## PROBLEM TO WORK ON
Word-for-word reproduction, images excluded: copy every entry below.

## DATA EXCERPTS

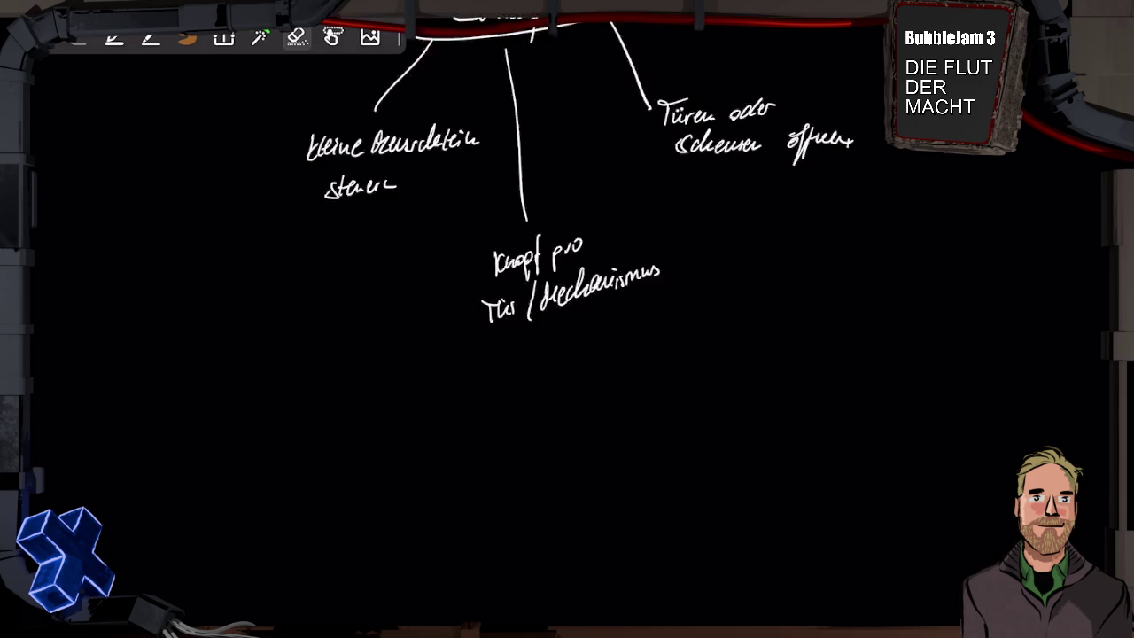
scroll(568, 319, up, 5)
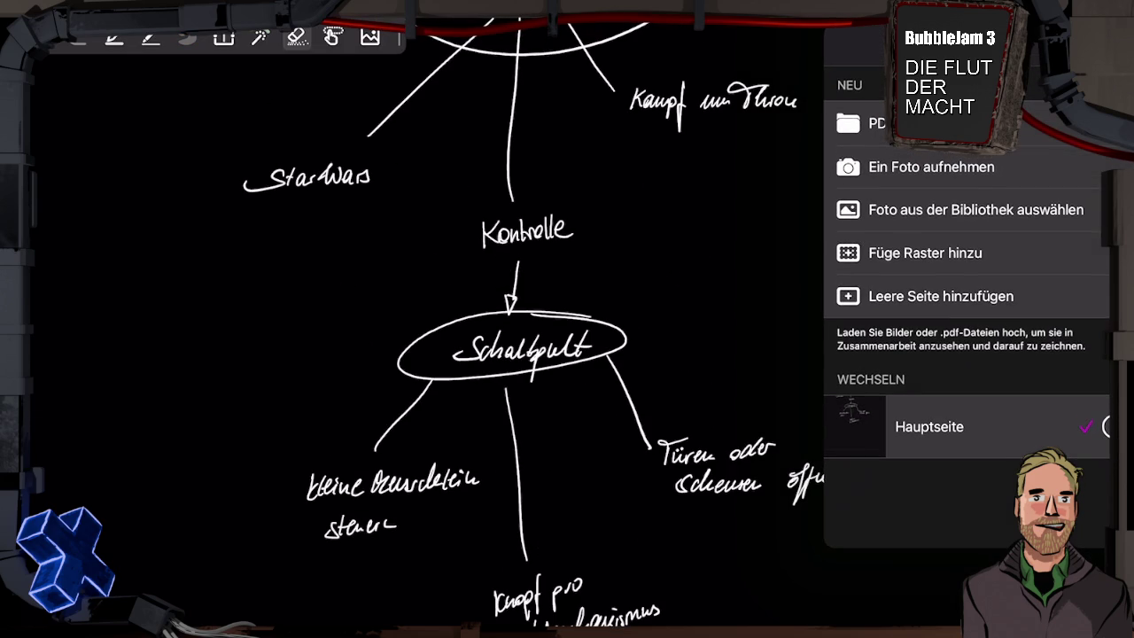
click(941, 296)
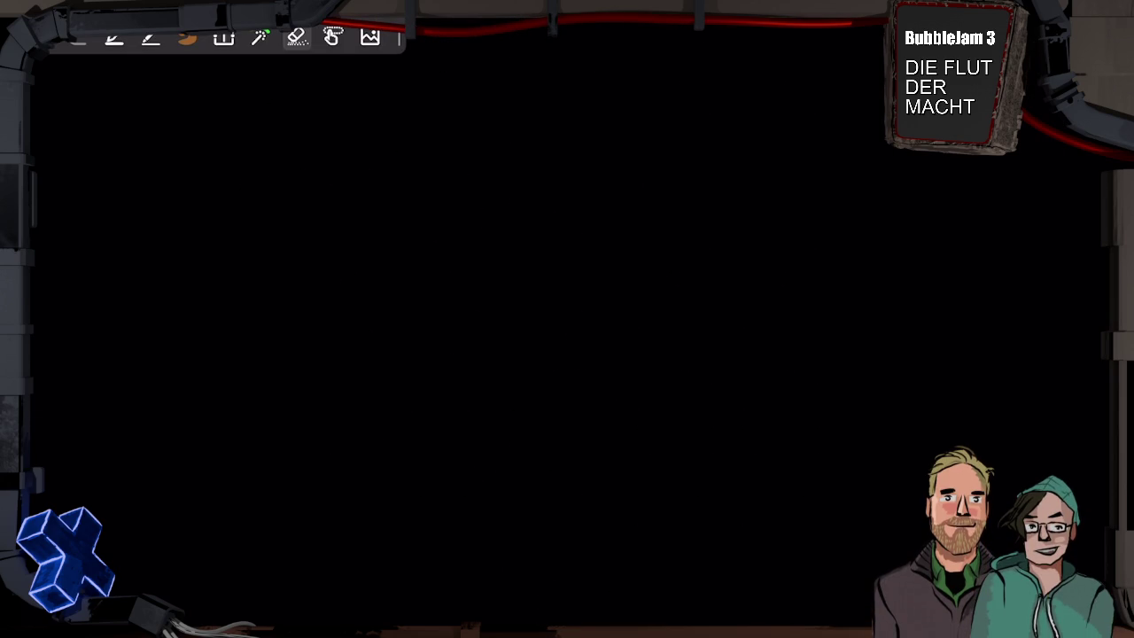
- Draw a large screen frame with left and right arrow triangles and a small top-right circle
click(150, 38)
mouse_move(314, 155)
mouse_down()
mouse_move(882, 161)
mouse_move(899, 478)
mouse_move(569, 519)
mouse_move(296, 481)
mouse_move(314, 179)
mouse_up()
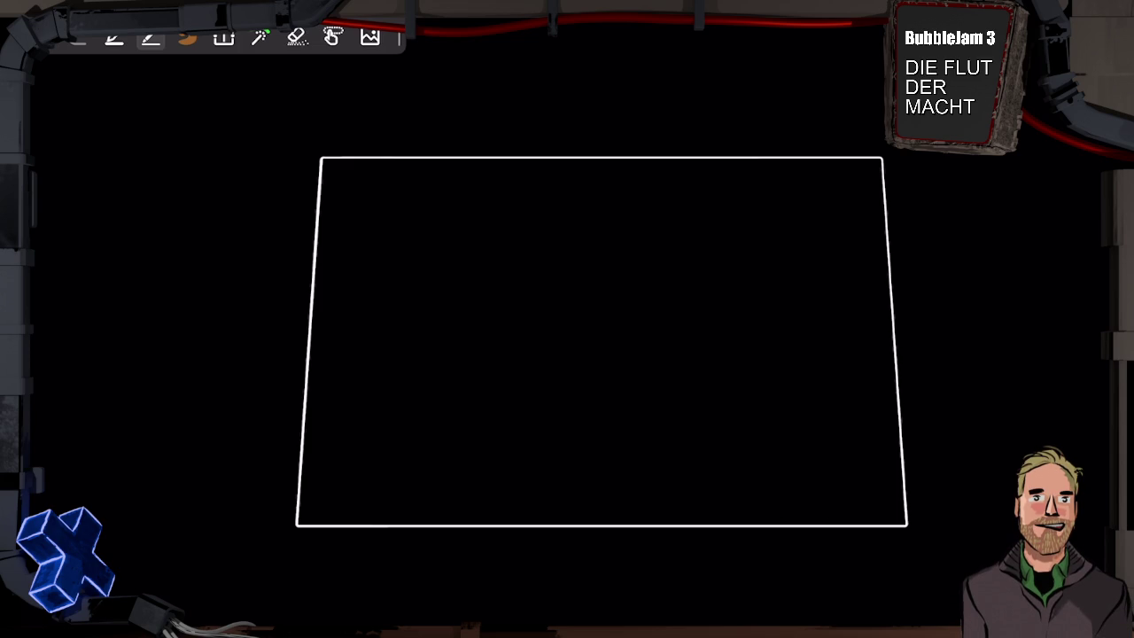
drag(348, 340, 342, 353)
mouse_move(852, 319)
mouse_down()
mouse_move(849, 331)
mouse_move(861, 328)
mouse_up()
drag(838, 178, 874, 186)
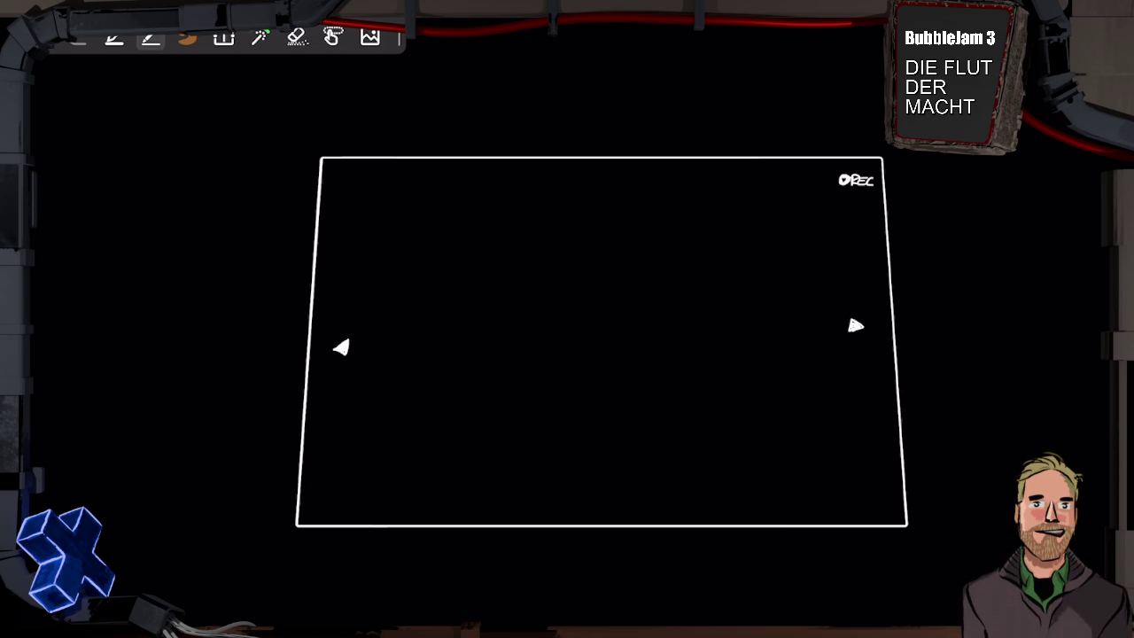
- Rewrite the corner label, draw a row of six page dots, and label the frame 'Raum X32'
key(ctrl+z)
key(ctrl+z)
key(ctrl+z)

## ANSWER SPACE
scroll(568, 319, up, 5)
click(941, 296)
- Draw a large screen frame with left and right arrow triangles and a small top-right circle
click(150, 38)
mouse_move(314, 155)
mouse_down()
mouse_move(882, 161)
mouse_move(899, 478)
mouse_move(569, 519)
mouse_move(296, 481)
mouse_move(314, 179)
mouse_up()
drag(348, 340, 342, 353)
mouse_move(852, 319)
mouse_down()
mouse_move(849, 331)
mouse_move(861, 328)
mouse_up()
drag(838, 178, 874, 186)
- Rewrite the corner label, draw a row of six page dots, and label the frame 'Raum X32'
key(ctrl+z)
key(ctrl+z)
key(ctrl+z)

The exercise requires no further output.